Despite the substantial improvements in the housing market recently, foreclosures and underwater mortgages continue to weigh down the economy. One of the most acute problems is that foreclosures don’t only harm the family that loses a home, but also drag down property values for entire neighborhoods, sinking more households underwater (meaning the house is worth less than the amount outstanding on its mortgage).
According to a new report from the Center for Responsible Lending, homeowners will lose nearly $2 trillion in property value due to living near foreclosed properties:
— $1.95 trillion in property value has been lost or will be lost by residents who live in close proximity to foreclosures.

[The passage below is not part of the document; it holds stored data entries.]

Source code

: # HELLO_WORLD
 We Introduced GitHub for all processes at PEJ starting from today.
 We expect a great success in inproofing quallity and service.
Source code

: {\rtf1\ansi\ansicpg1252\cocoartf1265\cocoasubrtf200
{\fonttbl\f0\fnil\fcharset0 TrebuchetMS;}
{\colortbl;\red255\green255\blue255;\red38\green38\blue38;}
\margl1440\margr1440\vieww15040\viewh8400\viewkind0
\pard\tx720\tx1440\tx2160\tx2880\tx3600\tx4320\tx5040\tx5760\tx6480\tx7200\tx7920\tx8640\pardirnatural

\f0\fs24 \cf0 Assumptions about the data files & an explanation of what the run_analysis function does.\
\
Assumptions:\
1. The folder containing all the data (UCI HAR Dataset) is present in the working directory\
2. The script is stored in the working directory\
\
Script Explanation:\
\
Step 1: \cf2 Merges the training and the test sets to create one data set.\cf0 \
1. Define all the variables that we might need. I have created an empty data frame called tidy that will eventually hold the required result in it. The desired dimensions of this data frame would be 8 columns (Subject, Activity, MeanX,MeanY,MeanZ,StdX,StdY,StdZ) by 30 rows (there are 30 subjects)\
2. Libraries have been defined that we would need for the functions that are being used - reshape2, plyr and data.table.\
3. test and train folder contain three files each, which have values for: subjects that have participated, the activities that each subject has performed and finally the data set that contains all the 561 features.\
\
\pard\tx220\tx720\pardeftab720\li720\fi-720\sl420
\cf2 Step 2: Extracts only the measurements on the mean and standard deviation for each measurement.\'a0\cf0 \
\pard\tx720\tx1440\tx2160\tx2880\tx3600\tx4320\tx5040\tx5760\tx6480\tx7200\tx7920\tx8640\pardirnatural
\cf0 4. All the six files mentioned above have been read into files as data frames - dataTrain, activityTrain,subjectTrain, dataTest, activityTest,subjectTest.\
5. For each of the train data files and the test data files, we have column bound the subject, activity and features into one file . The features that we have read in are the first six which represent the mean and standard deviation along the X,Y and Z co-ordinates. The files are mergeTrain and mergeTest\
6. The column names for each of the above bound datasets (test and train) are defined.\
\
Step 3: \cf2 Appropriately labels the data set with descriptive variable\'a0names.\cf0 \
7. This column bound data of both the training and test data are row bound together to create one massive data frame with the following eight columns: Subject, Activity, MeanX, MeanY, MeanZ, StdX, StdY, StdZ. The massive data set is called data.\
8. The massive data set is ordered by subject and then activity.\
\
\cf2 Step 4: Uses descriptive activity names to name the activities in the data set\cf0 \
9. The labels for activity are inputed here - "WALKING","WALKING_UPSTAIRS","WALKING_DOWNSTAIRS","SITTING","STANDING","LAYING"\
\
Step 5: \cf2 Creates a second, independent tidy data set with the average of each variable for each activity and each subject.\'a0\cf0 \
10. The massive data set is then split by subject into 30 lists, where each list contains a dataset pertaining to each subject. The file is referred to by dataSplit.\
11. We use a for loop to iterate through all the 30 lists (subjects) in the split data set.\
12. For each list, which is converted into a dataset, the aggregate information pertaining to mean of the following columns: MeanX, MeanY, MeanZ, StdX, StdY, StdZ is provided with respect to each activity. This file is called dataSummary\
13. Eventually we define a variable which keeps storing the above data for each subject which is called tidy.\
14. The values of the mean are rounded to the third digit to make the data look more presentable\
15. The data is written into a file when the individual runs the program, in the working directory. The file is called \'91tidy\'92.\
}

These losses include both the spillover impact of homes that have completed the foreclosure process and future losses that will result from homes that have started but not yet completed the foreclosure process.
— Over one-half of the spillover loss is associated with communities of color. Minority neighborhoods have lost or will lose $1 trillion in home equity as a result of spillover from homes that have started the foreclosure process, reflecting the high concentrations of foreclosures in neighborhoods of color.
— On average, families affected by nearby foreclosures have already lost or will lose $21,077 in household wealth, representing 7.2 percent of their home value, by virtue of being in close proximity to foreclosures. Families impacted in minority neighborhoods have lost or will lose, on average, $37,084 or 13.1 percent of their home value.
The Obama administration has implemented several foreclosure prevention programs, but they’ve fallen short of their goals, with just a fraction of the money earmarked for them having been spent. At least the administration has finally come around to recess appointing a replacement for Acting Federal Housing Finance Agency Director Edward DeMarco, who has blocked crucial aid for homeowners.